UCLA proudly offers a Mood Disorder clinic which has always struck me as rather absurd. First of all, how do you define a disorder? When does an excited, grandiose feeling state cross over into mania? When does an angry exchange cross the line into violence? Defining extremes proves relatively easy. If you have spent $500,000 buying watches online in half an hour, have an income of $25,000 per year and little interest in fine watches, I suppose you may well be in the throes of a manic episode.
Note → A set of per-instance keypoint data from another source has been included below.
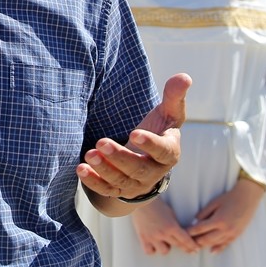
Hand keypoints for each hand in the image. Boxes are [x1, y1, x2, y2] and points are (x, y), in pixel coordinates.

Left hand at [77, 73, 190, 200]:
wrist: (145, 159)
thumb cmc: (157, 131)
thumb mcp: (167, 114)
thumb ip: (174, 96)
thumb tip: (184, 76)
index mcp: (169, 152)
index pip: (163, 151)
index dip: (150, 144)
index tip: (135, 133)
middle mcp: (153, 172)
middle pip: (137, 168)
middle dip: (119, 157)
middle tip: (101, 142)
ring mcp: (135, 183)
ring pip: (120, 180)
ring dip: (103, 169)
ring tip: (89, 154)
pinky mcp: (119, 190)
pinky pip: (106, 190)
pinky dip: (93, 182)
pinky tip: (81, 170)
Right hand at [130, 199, 198, 254]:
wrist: (141, 201)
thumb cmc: (157, 205)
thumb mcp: (171, 214)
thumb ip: (175, 226)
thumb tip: (181, 235)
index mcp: (172, 226)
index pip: (185, 240)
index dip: (192, 246)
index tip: (196, 250)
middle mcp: (163, 233)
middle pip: (178, 246)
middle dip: (185, 248)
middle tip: (189, 250)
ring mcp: (152, 237)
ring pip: (164, 251)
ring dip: (166, 247)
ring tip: (164, 242)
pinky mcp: (143, 238)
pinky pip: (149, 251)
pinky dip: (152, 249)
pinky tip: (153, 245)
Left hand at [186, 178, 265, 252]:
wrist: (247, 199)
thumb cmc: (229, 198)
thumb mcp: (214, 203)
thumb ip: (204, 213)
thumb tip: (194, 222)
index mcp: (218, 220)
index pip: (200, 229)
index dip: (191, 231)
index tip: (183, 233)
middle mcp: (225, 229)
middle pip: (206, 239)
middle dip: (196, 240)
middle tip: (187, 241)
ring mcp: (232, 234)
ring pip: (215, 243)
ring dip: (205, 245)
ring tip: (196, 246)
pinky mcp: (236, 235)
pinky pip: (226, 244)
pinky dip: (218, 248)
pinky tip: (212, 251)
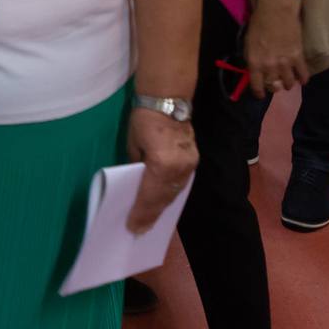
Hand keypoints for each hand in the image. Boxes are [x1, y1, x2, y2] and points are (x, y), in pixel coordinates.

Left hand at [126, 108, 198, 231]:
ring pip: (175, 192)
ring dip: (162, 207)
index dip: (141, 213)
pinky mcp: (194, 160)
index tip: (133, 228)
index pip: (149, 195)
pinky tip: (163, 202)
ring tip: (151, 220)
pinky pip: (181, 183)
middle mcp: (179, 167)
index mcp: (161, 163)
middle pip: (164, 198)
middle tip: (140, 230)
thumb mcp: (133, 145)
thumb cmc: (144, 119)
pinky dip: (171, 194)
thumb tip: (136, 184)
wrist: (169, 99)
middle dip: (151, 215)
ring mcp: (190, 164)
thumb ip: (136, 166)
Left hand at [243, 0, 309, 93]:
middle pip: (274, 86)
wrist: (276, 11)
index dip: (259, 93)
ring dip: (288, 84)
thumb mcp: (248, 43)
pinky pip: (303, 74)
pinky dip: (303, 78)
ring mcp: (285, 63)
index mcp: (254, 63)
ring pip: (289, 83)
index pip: (257, 86)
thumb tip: (256, 71)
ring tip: (289, 81)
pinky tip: (302, 79)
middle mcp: (269, 66)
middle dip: (274, 87)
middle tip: (276, 84)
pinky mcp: (298, 57)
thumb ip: (252, 59)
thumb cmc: (258, 24)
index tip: (261, 94)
In parallel, striking another person, or harming them physically or emotionally in a significant way, likely signifies a problem with angry mood. But, then again, context changes everything. If you just won the lottery in the first example, you may simply be enjoying a spurt of self-indulgence. If your violence responds to an attack on you, then your behavior, and the mood accompanying it, may just represent self-defense.

Psychiatry typically addresses mood problems by prescribing medications consisting of large molecules which globally affect the functioning of your central nervous system but, sadly, other systems as well. Psychoanalysis addresses the dynamic structures, intending to create longer-lasting changes in the unconscious internal drama which, in turn, alters mood — typically for the better. However, as would follow from all I’ve written so far, these interventions hardly impact all of the causes of disturbances in mood.

Right this second, for example, I am starting to shiver. It’s getting cold out here. Lucy doesn’t seem uncomfortable, and neither do the birds. But I think I need a sweater. Or maybe I need a nap or some food or a period of meditation. I’m less bitchy, I can sense it, but am not entirely sure why. I offered a few theories.

In the final analysis, perhaps we would be best served by surrendering to the fantastic mystery of it all, the swirling complexity, always changing, usually ensuring that whatever mood we are in will soon change.

Hope you learned something.

I’ve gotta get inside or put on a sweater.

Talk to you later,

Alan

References:

Fairbairn, W.R.D. (1952). Psychoanalytic studies of the personality. New York: Routledge.